En cambio, es mucho más creíble que los soviéticos trataran de entrenar al joven agente, recién reclutado, en el envío de la información confidencial, dando por descontado que la que obtuviera no podría ser muy importante, pues nadie iba a contarle planes de batalla o relaciones de armamentos disponibles. No cabe duda de que la misión sería un buen entrenamiento, y permitiría a los controladores soviéticos ver qué tal se las apañaba el novato en un ambiente hostil a todo lo que oliera a comunismo.

En este sentido, Philby pasó la prueba con notable alto. Fue capaz de ocultar su verdadera ideología y su misión (que habría sido revelada por un papel en el que aparecían relacionados los códigos para comunicarse con sus controladores) ante la Guardia Civil, que lo detuvo por hallarse en Córdoba cuando sólo estaba autorizado a permanecer en Sevilla. Y luego se hizo amante de una actriz canadiense recién divorciada de un aristócrata británico, ardiente realista y partidaria de los nacionales, lo que completó su disfraz de joven corresponsal de un periódico conservador más o menos simpatizante con el bando franquista.

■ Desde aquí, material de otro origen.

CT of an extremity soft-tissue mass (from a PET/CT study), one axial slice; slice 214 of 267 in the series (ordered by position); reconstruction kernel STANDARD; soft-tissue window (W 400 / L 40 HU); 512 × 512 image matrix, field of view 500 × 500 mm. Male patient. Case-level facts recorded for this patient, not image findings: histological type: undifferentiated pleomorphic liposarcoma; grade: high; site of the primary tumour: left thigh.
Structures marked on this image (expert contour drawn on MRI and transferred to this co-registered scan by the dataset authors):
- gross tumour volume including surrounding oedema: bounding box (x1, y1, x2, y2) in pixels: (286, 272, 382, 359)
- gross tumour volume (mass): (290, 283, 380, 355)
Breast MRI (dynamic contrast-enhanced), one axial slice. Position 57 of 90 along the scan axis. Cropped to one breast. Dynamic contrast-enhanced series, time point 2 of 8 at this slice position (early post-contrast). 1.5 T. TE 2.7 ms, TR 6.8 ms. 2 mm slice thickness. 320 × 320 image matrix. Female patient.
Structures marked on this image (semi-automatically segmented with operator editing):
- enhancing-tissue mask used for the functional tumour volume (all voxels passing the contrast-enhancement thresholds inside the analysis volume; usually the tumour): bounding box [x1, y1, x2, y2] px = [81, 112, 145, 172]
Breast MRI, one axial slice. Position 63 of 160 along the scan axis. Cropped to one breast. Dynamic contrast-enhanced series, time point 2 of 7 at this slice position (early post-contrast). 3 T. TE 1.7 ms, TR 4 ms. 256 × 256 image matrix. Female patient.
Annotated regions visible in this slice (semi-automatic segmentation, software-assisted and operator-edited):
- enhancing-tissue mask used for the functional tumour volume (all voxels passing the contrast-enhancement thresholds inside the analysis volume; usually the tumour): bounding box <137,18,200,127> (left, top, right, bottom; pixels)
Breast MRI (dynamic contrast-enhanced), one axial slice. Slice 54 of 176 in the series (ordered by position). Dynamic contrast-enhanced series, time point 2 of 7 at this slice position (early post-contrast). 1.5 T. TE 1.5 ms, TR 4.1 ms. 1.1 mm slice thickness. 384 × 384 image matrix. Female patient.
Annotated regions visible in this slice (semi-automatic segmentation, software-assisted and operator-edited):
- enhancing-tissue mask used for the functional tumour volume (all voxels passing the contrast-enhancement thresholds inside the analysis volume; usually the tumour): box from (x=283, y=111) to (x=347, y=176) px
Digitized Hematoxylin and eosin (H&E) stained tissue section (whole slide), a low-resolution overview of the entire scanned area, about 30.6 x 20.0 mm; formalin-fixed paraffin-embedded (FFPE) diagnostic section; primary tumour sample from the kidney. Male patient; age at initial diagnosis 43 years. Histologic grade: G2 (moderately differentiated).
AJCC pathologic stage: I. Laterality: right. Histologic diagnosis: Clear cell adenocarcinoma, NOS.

Es posible, sin embargo, que, cuando Franco le impuso la referida condecoración, en Moscú sopesaran la posibilidad de pedirle que lo matara cuando lo tuviera a su lado. También es posible que rechazara la idea, habida cuenta de que pagaría con su vida la hazaña. Y no es descartable que los soviéticos concluyeran que era natural que el joven inglés no estuviera dispuesto a sacrificar tanto por sus ideales. Pero de ahí a concluir que su misión en España fuera asesinar a Franco hay una cierta distancia.

Por lo demás, como escribió Oleg Gordievsky, exagente del KGB, Stalin, en España, estaba más interesado en asesinar trotskistas que en matar a Franco.